- Source excerpt:
◇ ◇ ◇ ◇ ◇ ◇ ◇

The fifth grade social studies curriculum includes five weeks of study of Native American history and culture. SNN recently spent time in two classrooms as students worked.

Breton Downs Elementary

As part of teacher Bridget Rieth’s Native American unit, fifth-graders created their own primary source documents based on Lakota “winter counts.”

The counts were — and for some Plains indians, still are — events considered notable that were usually painted onto an animal hide, and served as historical records of the culture.

Rieth said she wants students to get at the larger question of “Why does Native American culture and history matter?”

Lakeside fifth-grader Delilah Scott’s diorama was a detailed scene of Eastern Woodland Iroquois

That was easy for Owen Cavera, who said “Because it shaped the history of the world.”

Learning to collaborate with others was a big part of the unit, Rieth said. Her students also broke into groups and researched a particular region and its Native American population. Each group created one three-dimensional item members thought best represented their region’s culture.

Oliver Chu’s group brainstormed a model of a teepee like those used by Great Plains Indians. His buddy Henry Kujawski’s group planned to construct a diorama of a hunting scene in the Southwestern region.

Also at Breton, each student made their own project to add to their group’s exhibit. Examples were models of homes, traditional foods, tools and clothing.

“Explicit instruction and practice with collaborative protocols is important as students develop their social, civic and work readiness skills,” Rieth said. “Our Native American study is a great time to focus on these skills.”

Lakeside fifth-graders Davis Hutt, left, and Luke Day made an Arctic igloo of sugar cubes and powdered sugar

Lakeside Elementary

For the second year, Brett Scheidel’s students applied STEM principles to their unit on Native Americans. Fifth-graders worked alone or in teams of two or three to create dioramas of First Nations groups in regions they studied.

◇ ◇ ◇ ◇ ◇ ◇ ◇

- Tasks and exercises:
• A. In the article on the fifth-grade Native American unit, what model did Oliver Chu's group brainstorm?
• B. Write the next few paragraphs of the article on the fifth-grade Native American unit, picking up after its last sentence.

◇ ◇ ◇ ◇ ◇ ◇ ◇

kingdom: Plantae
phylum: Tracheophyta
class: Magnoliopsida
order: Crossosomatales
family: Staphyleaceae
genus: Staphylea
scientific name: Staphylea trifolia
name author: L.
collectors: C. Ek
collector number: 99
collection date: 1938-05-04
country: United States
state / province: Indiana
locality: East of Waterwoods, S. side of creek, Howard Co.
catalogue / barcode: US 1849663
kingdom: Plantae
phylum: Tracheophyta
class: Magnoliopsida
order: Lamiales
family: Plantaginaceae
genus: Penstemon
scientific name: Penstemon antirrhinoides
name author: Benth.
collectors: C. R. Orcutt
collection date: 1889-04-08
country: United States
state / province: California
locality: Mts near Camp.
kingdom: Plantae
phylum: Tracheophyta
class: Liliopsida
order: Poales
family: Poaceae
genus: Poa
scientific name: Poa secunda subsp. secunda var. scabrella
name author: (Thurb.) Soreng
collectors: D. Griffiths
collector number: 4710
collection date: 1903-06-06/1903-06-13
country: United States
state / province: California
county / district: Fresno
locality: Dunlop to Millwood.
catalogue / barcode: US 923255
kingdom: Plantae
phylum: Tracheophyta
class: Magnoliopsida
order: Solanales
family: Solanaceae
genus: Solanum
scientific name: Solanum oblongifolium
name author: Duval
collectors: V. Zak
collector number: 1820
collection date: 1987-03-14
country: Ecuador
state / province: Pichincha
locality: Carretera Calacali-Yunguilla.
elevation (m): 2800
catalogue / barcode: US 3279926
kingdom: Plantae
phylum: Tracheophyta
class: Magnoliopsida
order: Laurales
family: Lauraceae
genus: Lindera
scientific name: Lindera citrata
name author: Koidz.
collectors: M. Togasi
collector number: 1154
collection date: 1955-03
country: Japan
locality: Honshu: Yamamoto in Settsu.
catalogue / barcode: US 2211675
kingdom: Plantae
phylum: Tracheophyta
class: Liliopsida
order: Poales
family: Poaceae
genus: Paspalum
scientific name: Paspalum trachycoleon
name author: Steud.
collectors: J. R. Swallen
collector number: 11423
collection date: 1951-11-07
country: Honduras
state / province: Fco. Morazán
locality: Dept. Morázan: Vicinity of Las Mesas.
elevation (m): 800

◇ ◇ ◇ ◇ ◇ ◇ ◇

- Per-task outputs:
• A. A model of a teepee like those used by Great Plains Indians.

• B.
Delilah Scott’s diorama was a detailed scene of Eastern Woodland Iroquois. It included a wigwam of birch bark, “which was really common there,” she said. Her diorama also depicted deer meat roasting over an open fire, a bow and arrow, a canoe and a gill net thrown in the shallow end of a lake.

Riane Anderzejewski, Piper Vydareny and Chloe Custer constructed a teepee using paper towel to simulate animal hides. The Plains Cheyenne would have used hides rather than bark, because “they were very short on trees in the plains!” Piper explained.

Lakeside fifth-graders Eli Hileman constructed a bark wigwam with a fabric door flap. He said he used engineering ‘to determine structural integrity’

The next step was to test the structures to see how they had to withstand severe weather in those regions.

“A big part of this (STEM project) was to be able to show how the First People adapted to their environments, how they made use of the natural resources available to survive,” Scheidel said.

William Barron and his group constructed a model of a clay house of Anasazi of the Southwestern U.S, whose descendants were the Pueblo. Outside, a round hole in the earth with a craft-stick ladder leading downward depicted a “kiva, where they would perform their cultural activities,” William explained.

“You don’t really think it would be that hard to make a house from clay until you actually try doing it yourself,” he said.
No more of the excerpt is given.